Truth to be told, I haven’t either. But it was close, really close. I was just about to order a coffee, when the word failed me. The Word tried to get free from its prison, but it didn’t succeed. Thank God. I did not want to drink pressed tomatoes, no matter how fresh they might have been. I stuttered forth a “coffee please”, I took the cup and seated myself to slowly drink the black substance of my choice.

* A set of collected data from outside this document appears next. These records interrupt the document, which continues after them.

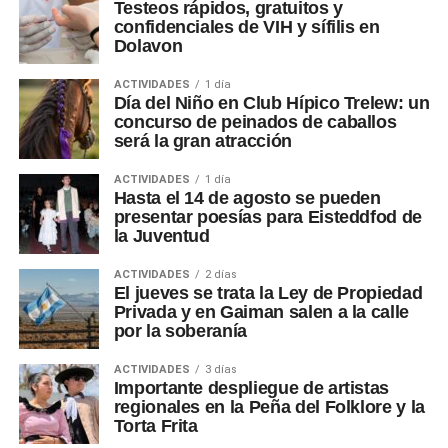
Testeos rápidos, gratuitos y
confidenciales de VIH y sífilis en
Dolavon
ACTIVIDADES
1 día
Día del Niño en Club Hípico Trelew: un
concurso de peinados de caballos
será la gran atracción
ACTIVIDADES
1 día
Hasta el 14 de agosto se pueden
presentar poesías para Eisteddfod de
la Juventud
ACTIVIDADES
2 días
El jueves se trata la Ley de Propiedad
Privada y en Gaiman salen a la calle
por la soberanía
ACTIVIDADES
3 días
Importante despliegue de artistas
regionales en la Peña del Folklore y la
Torta Frita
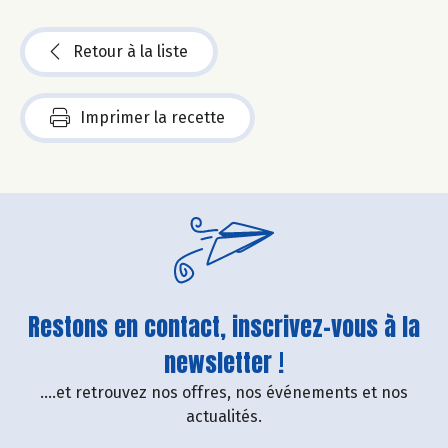
Retour à la liste
Imprimer la recette
Restons en contact, inscrivez-vous à la
newsletter !
....et retrouvez nos offres, nos événements et nos
actualités.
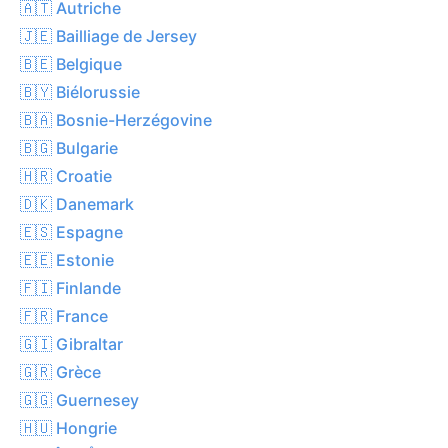
🇦🇹 Autriche
🇯🇪 Bailliage de Jersey
🇧🇪 Belgique
🇧🇾 Biélorussie
🇧🇦 Bosnie-Herzégovine
🇧🇬 Bulgarie
🇭🇷 Croatie
🇩🇰 Danemark
🇪🇸 Espagne
🇪🇪 Estonie
🇫🇮 Finlande
🇫🇷 France
🇬🇮 Gibraltar
🇬🇷 Grèce
🇬🇬 Guernesey
🇭🇺 Hongrie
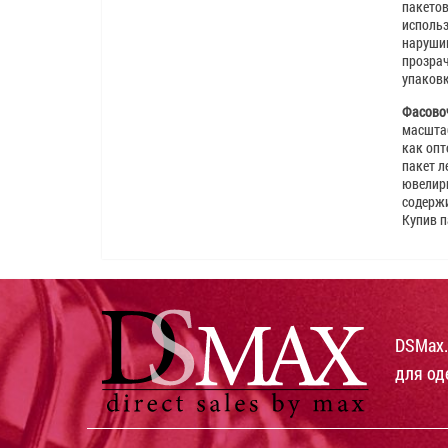
пакетов
использ
нарушив
прозрач
упаковк
Фасовоч
масштаб
как опт
пакет л
ювелирн
содержи
Купив п
DSMax.
для од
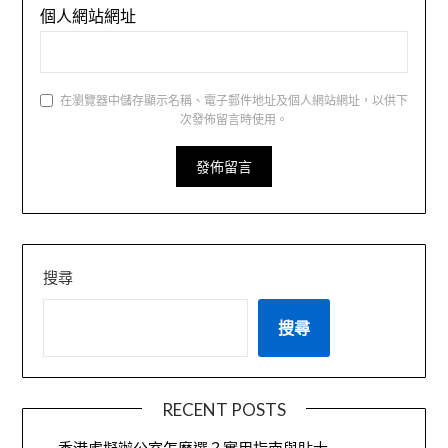
個人網站網址
在瀏覽器中儲存顯示名稱、電子郵件地址及個人網站網址，以供下
次發佈留言時使用。
搜尋
搜尋
RECENT POSTS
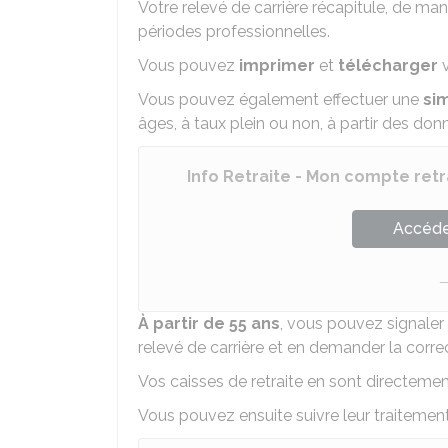
Votre relevé de carrière récapitule, de ma
périodes professionnelles.
Vous pouvez
imprimer
et
télécharger
v
Vous pouvez également effectuer une
si
âges, à taux plein ou non, à partir des do
Info Retraite - Mon compte retr
Accéder
À partir de 55 ans
, vous pouvez signaler 
relevé de carrière et en demander la corre
Vos caisses de retraite en sont directeme
Vous pouvez ensuite suivre leur traitement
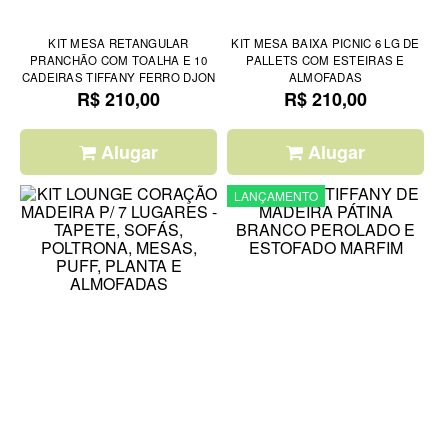
KIT MESA RETANGULAR
KIT MESA BAIXA PICNIC 6 LG DE
PRANCHÃO COM TOALHA E 10
PALLETS COM ESTEIRAS E
CADEIRAS TIFFANY FERRO DJON
ALMOFADAS
R$ 210,00
R$ 210,00
Alugar
Alugar
LANÇAMENTO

If you notice that you can’t use the word tomorrow, then you’ll know where to point the blame. I’m very sorry for the inconvenience but I hope you’ll understand my predicament. Please, use the word “papaya” instead.



*


I never learn

I’ve begun to structure up the Great Swedish Novel from dozens of notebooks and I’ve encountered a problem. A huge problem that blocks up everything. It is not one that is impossible to fix, quite the contrary. I need to do some research for part one. (Three parts in one book, each part is about different stages in the main characters life.)

Research. I’m too lazy for this. I could go the easy way and just read up about the subject, but I think that way it would end up being more of a Hollywood stereotype than the Hollywood stereotypes themselves.

Part two and three present no such problems what so ever. Especially the third act where absolutely everything is make believe.